Money Pit #4 – Your Boat

Have you ever heard the saying, “The two best days of a boat owner’s life are the day they buy it and the day they sell it”? For many owners, this saying hits a little too close to home because boast can be major money pits!

At the moment, people who are shopping for a boat are excited. They can’t wait to be out on the water and to be spending time with their family and friends. But as the months pass their excitement fades and the days that are spent out on the water diminish!

However, even when you’re not using your boat you’re still paying for it. You’re incurring storage fees, insurance costs, and maybe even loan payments. Not to mention, when you get around to using it again, you may experience engine trouble, electrical issues, or mold – all of which cost you more money to fix!

For many people, it doesn’t make financial sense to own a boat. Rather than buying, consider renting one instead. This way, you’ll still get to enjoy going out on the water, but you won’t have to deal with the hassle or the extra cost. In addition to that, renting won’t make you feel forced to use it or like you’re wasting money if you can’t!
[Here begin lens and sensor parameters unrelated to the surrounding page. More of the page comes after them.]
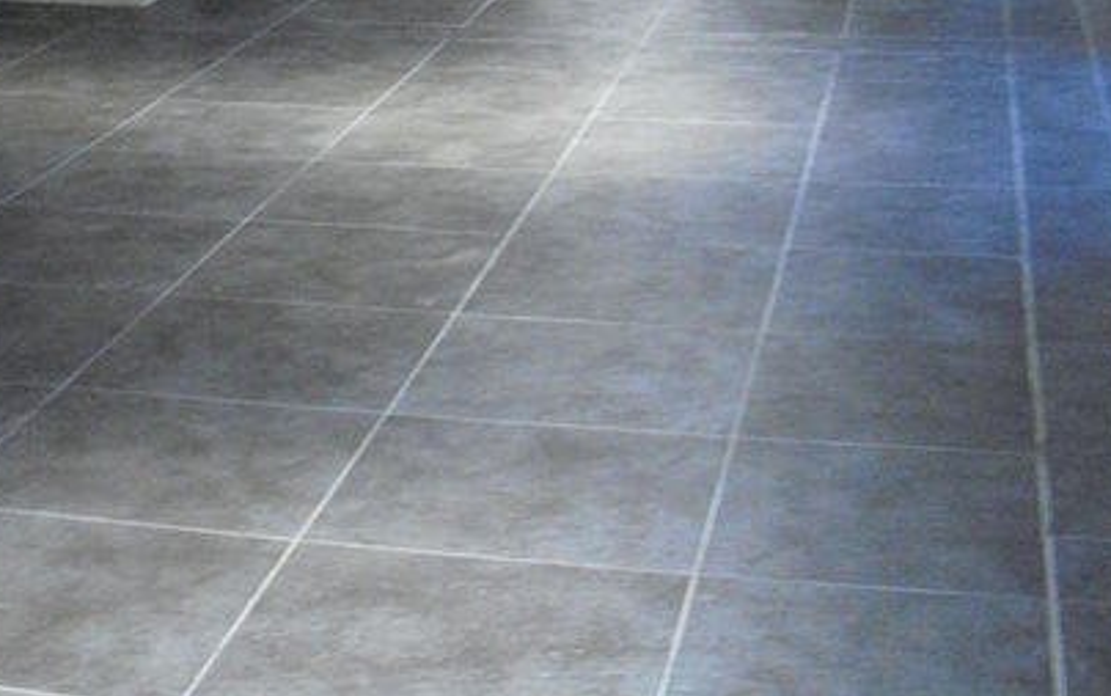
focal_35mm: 85
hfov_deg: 24.1
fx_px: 2575
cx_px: 271
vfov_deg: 14.5
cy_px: -308
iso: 800
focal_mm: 6.3
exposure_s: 1/20
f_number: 3.1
Truth be told, buying a boat is often the cheapest part of ownership. It’s the ongoing upkeep, maintenance, and repairs that turn them into money pits!

Money Pit #5 – Starting A Business

Oftentimes, people start businesses with the hopes of solving a problem or making a difference. But despite their best intentions, things don’t always work out or go according to their plans!

While owning and operating a business does have its perks, it’s not for everyone. After all, it requires a lot of hard work, time, and money!

To get a business up and running, you need to have a cash runway. This money allows you to cover overhead costs, like inventory, office space, and marketing expenses until the business is self-sustaining and profitable. On top of that, you need to have additional money set aside to cover your personal monthly expenses as well!

Even after incurring all these start-up costs, there are no guarantees that your business will be successful. You may need to try different strategies or create new products until you find one that works. Unfortunately, there’s no way to know upfront how long this is going to take. If you keep pouring money into your business without it generating a profit, then it will become a money pit!

Not to mention, the statistics for most businesses are grim. For one reason or another, the majority of them will fail sooner or later!

If you’re still interested in starting a business, consider going small and doing a trial run up front. By bootstrapping and producing a limited quantity, you’ll have less money at risk. Not only that, but you’ll gain valuable feedback, too. With this information, you can gauge demand and determine whether there is a market for your product before you invest a large amount of money into creating it!

For many people, investing in a business is a better option than owning one outright. When you invest, you’re not taking on the full risk. Instead, it’s getting shared. On top of that, it won’t be as time intensive either. In fact, you’ll earn financial gains and receive mailbox money with little to no time commitment at all!

If that wasn’t good enough, it’s easy to invest in businesses, too. Thanks to technology, you can make equity investments or buy into real estate syndications through a variety of platforms in minutes. Not only that, but when you invest in them you’re leveraging other people’s time and money, instead of just your own!

Having said that, before you invest any of your hard-earned money, be sure you get a complete financial education!

Even though some money pits can be avoided, not all of them will be known upfront. Despite being careful and doing your research, they can still take you by complete surprise!

Nevertheless, when you discover you have a money pit it’s important to take immediate action to limit its financial impact. Instead of sinking more money into it, you should consider stopping the financial drain and getting rid of it. This way, you’ll spend less, save more, and achieve financial freedom, faster!